What made this review different from so many others that I've received is that he intentionally makes no mention of the dramatic trial scenes in the book, or the surprises in the plot. He talks mainly of the characters, and the conflicts, particularly internal, that they are caught up in.
Now I think my book contains a pretty gripping murder trial, and the plot packs a few good twists and turns. And, obviously, when I'm called on to promote it this is what the focus is primarily on. But, the truth is, when I wrote this book all that mattered to me were my characters, especially the protagonist Robert Bratt. Of course, things happened to them; the kind of things that happen in all our lives, as well as things that would only happen to defense attorneys, some in the beginning of their careers, others at the end of their tether. But what I cared most about was how they dealt with these highs and lows in their lives, their joy at success, their fear of failure. Because these characters were real to me, so their feelings were real, and I wanted to make them real to the readers as well.
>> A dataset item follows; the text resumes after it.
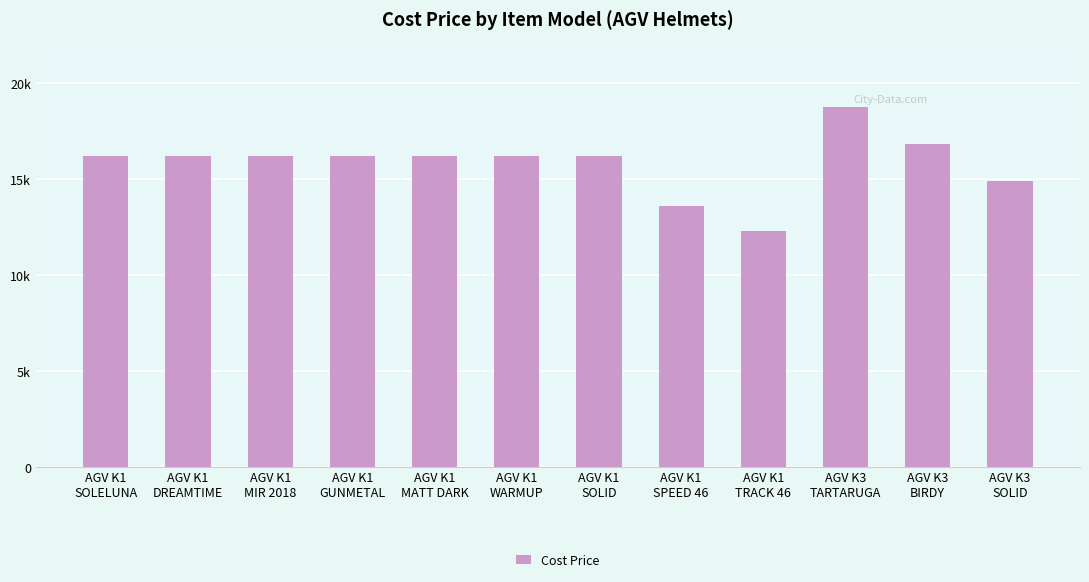

What position from the right is AGV K3
SOLID?

1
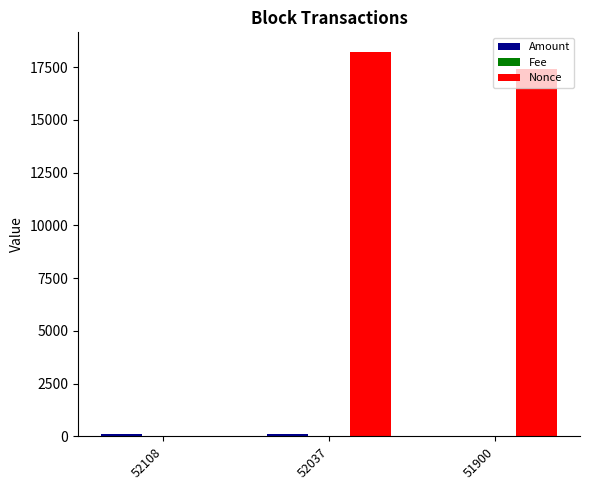

Which label corresponds to the largest value in the chart?

52037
I knew I had succeeded, at least for one reader, when I read the following from Mr. Smy's review:
"If you’re looking for a Perry Mason or other similar fictional lawyer, then you’ll be disappointed. There’s a disturbing ring of honesty about the portrayed lawyers’ defects. You’ll find those you can happily despise, but you’ll also be confused by those who exhibit more humanity than you would expect. They are complex people. They have lives. You could, with little effort, imagine how they live their lives away from the spotlight of the story."
In the constant debate about whether plot or character is more important, I must simply say that the most exciting plot would never hold my attention if I didn't care or believe in the characters involved. Certainly, everybody enjoys a clever plot, but when a reader says, as Mr. Smy does, "I genuinely regretted the book ending," I know this is because the characters mattered, and it is they that the reader will miss. And it's at that point that I can truly feel a sense of accomplishment.